[Opening STORED DATA section]
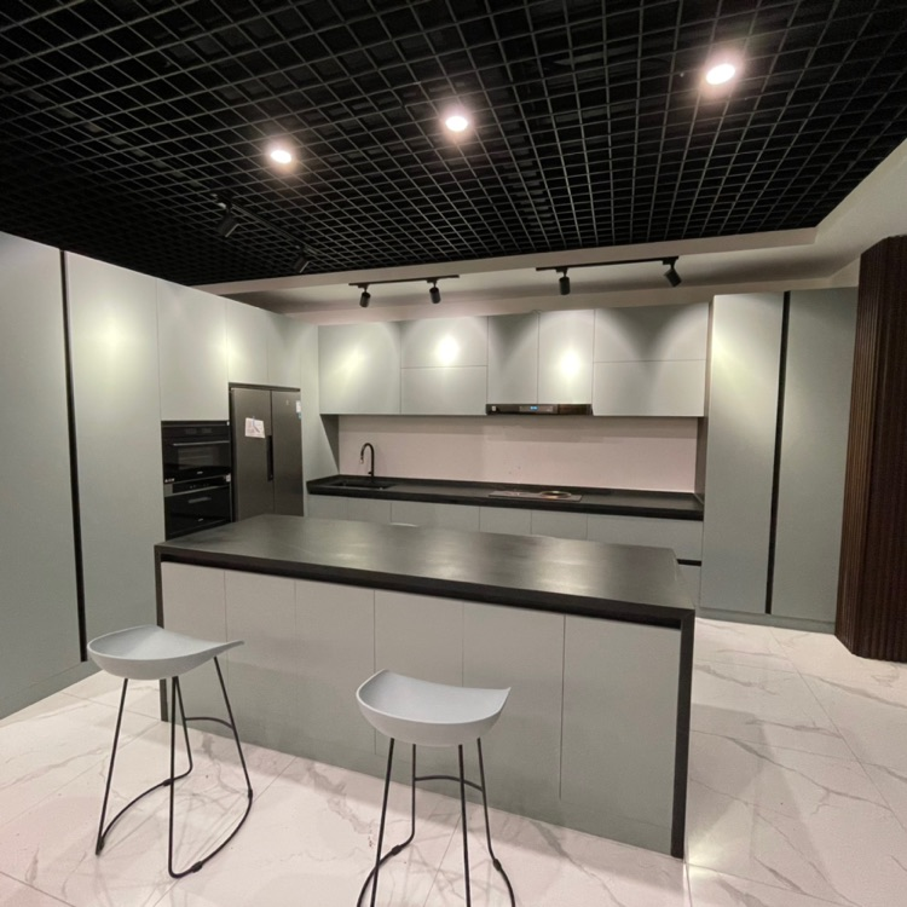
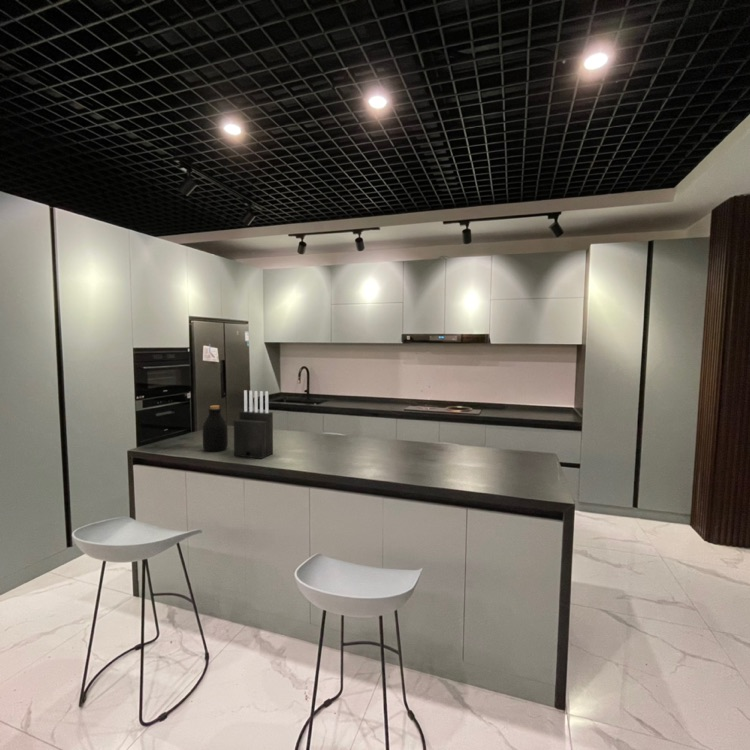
+ knife block [233,389,274,460]
+ bottle [202,404,229,452]
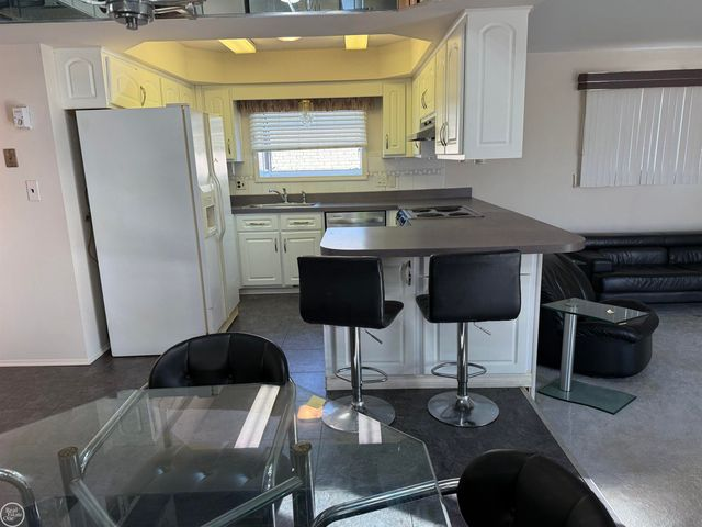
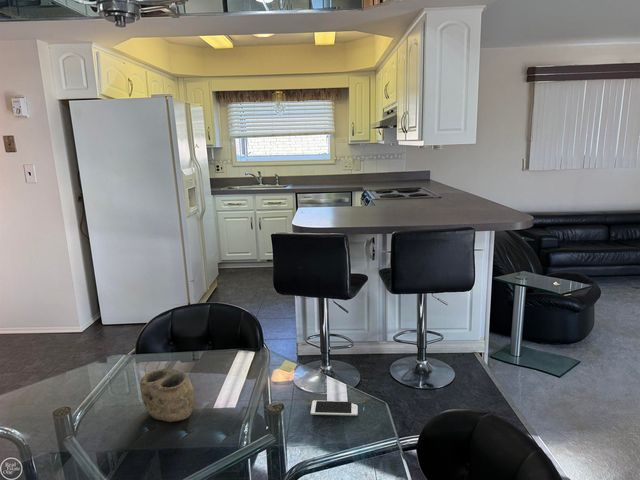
+ bowl [139,368,195,423]
+ cell phone [310,399,359,417]
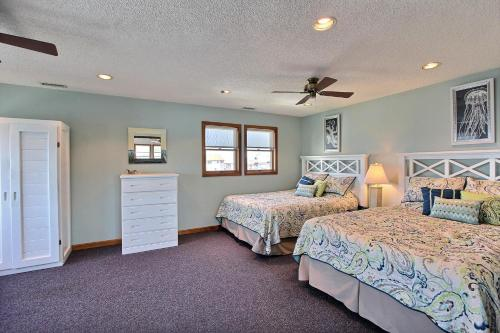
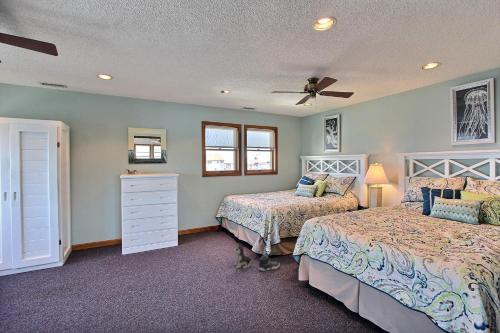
+ sneaker [257,254,281,272]
+ plush toy [232,243,255,269]
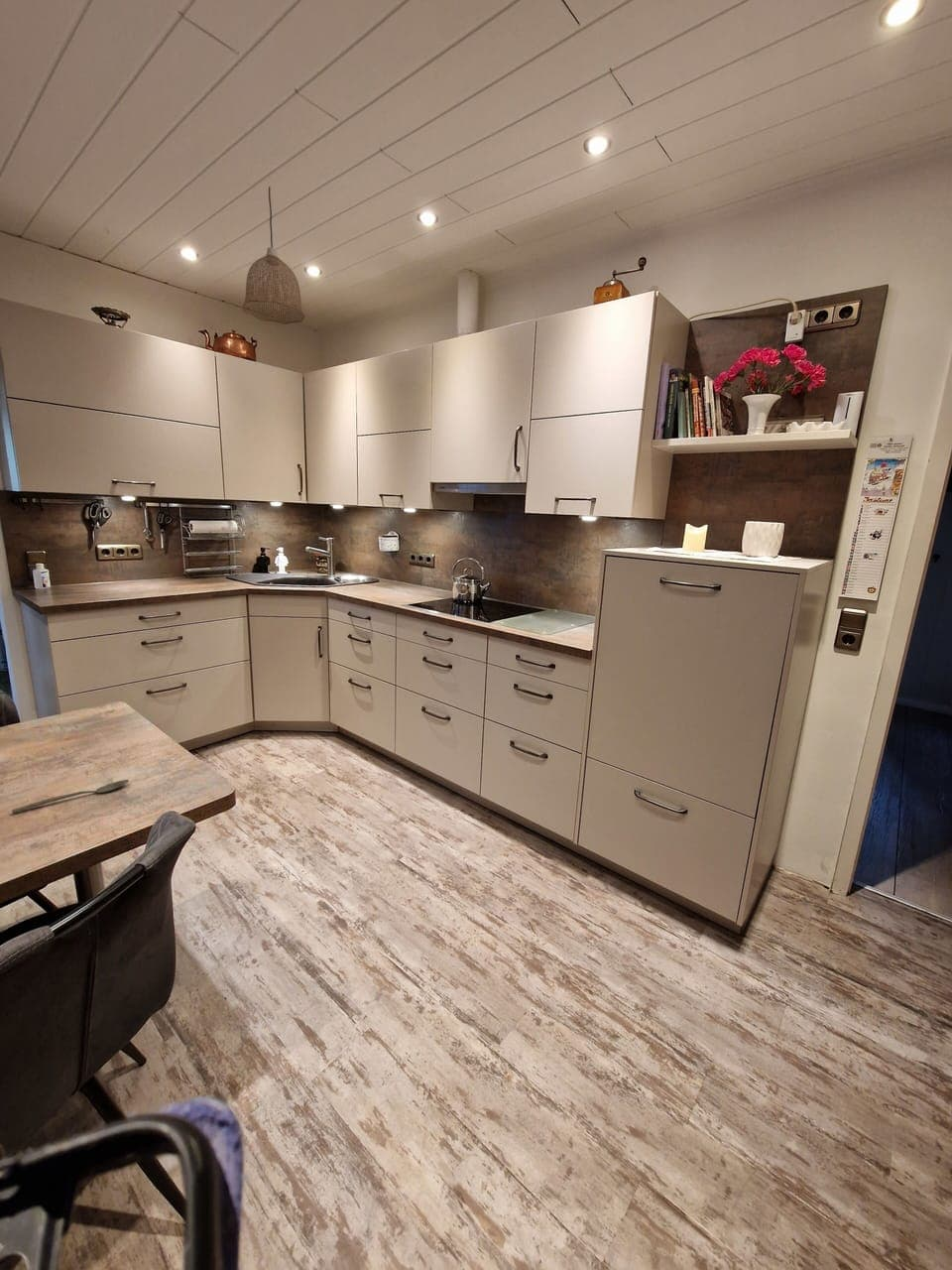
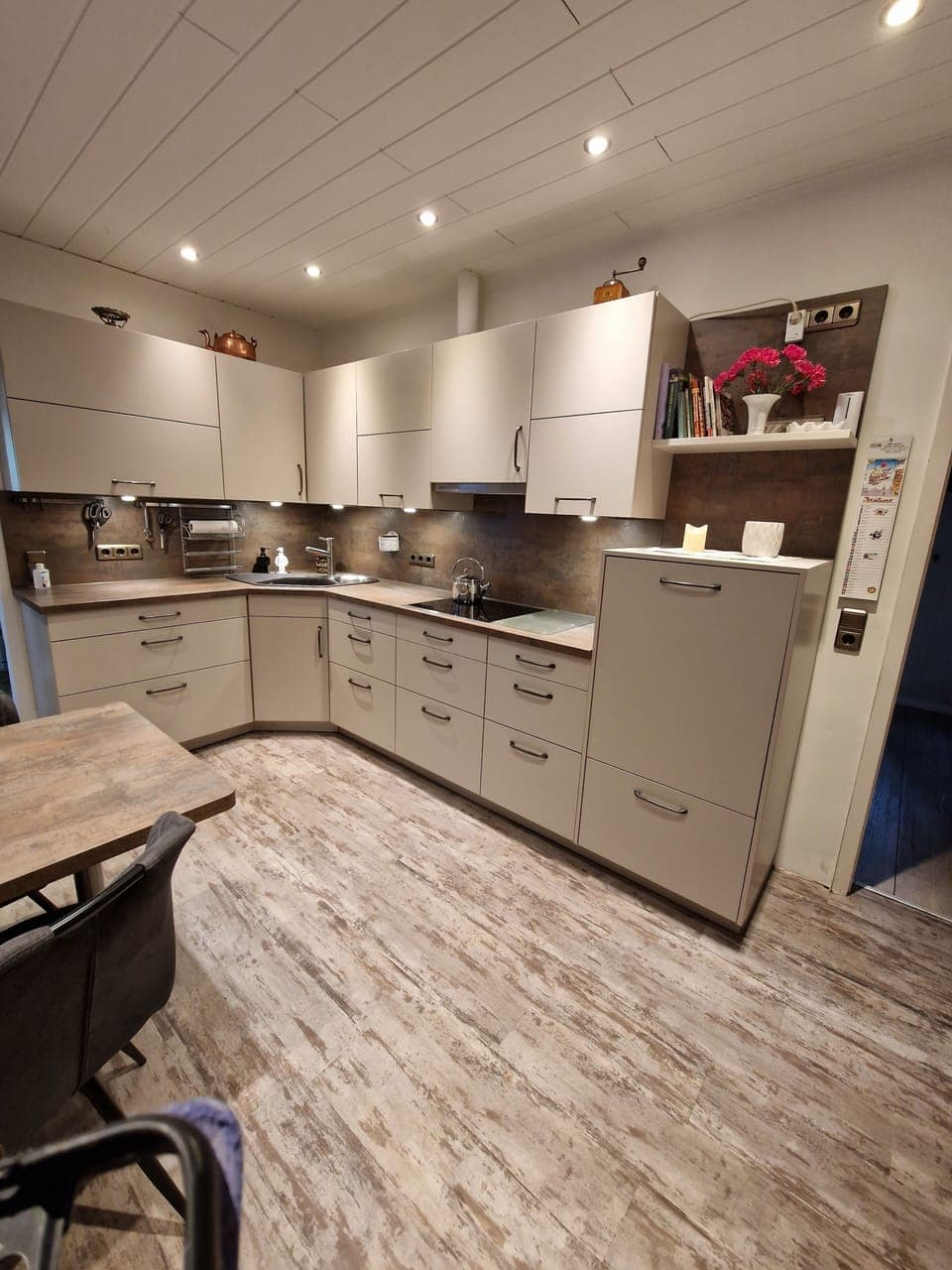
- spoon [11,779,130,814]
- pendant lamp [242,186,306,325]
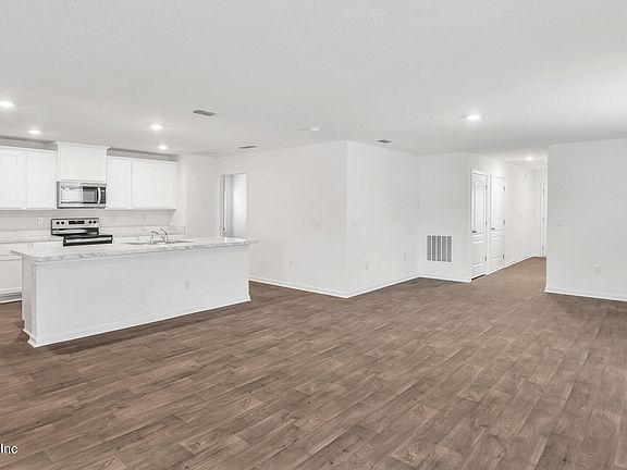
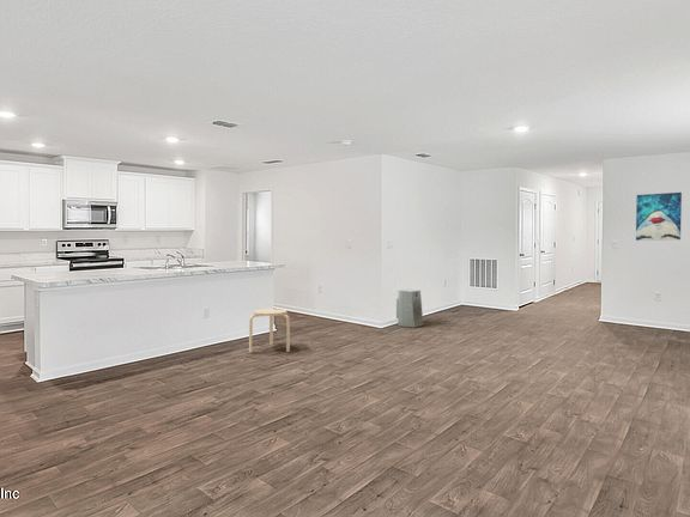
+ fan [395,288,424,329]
+ wall art [635,191,683,242]
+ stool [248,308,291,354]
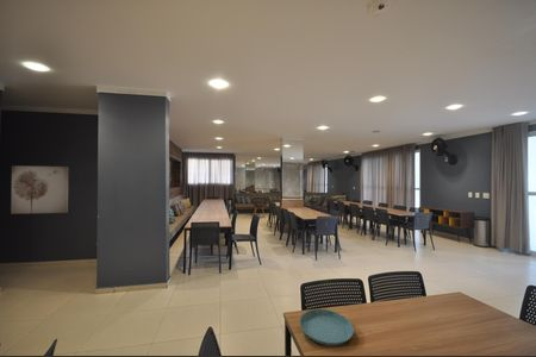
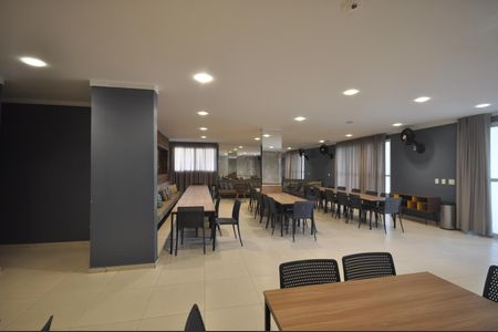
- saucer [299,308,355,346]
- wall art [10,164,69,215]
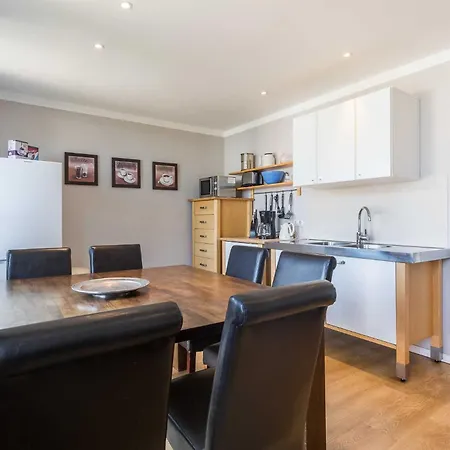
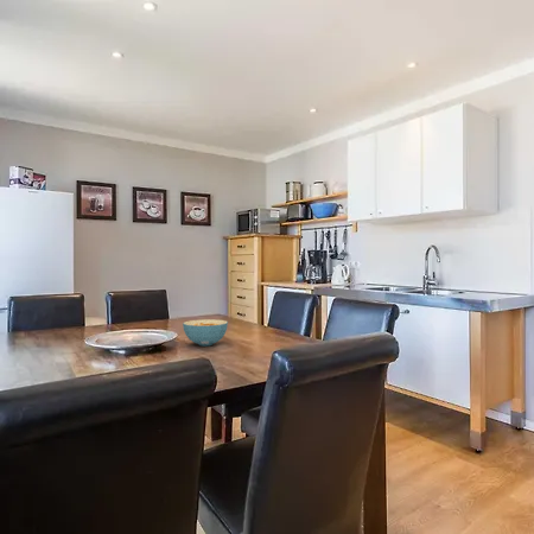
+ cereal bowl [182,318,229,347]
[Closing STORED DATA section]
• _WHAT YOU ARE ASKED TO DO_
From the line containing "wall art [635,191,683,242]" to the end of the listing, restate each line word for word and nothing more; the pictures stay out.

• _ANSWER BOX_
+ wall art [635,191,683,242]
+ stool [248,308,291,354]
- saucer [299,308,355,346]
- wall art [10,164,69,215]
+ cereal bowl [182,318,229,347]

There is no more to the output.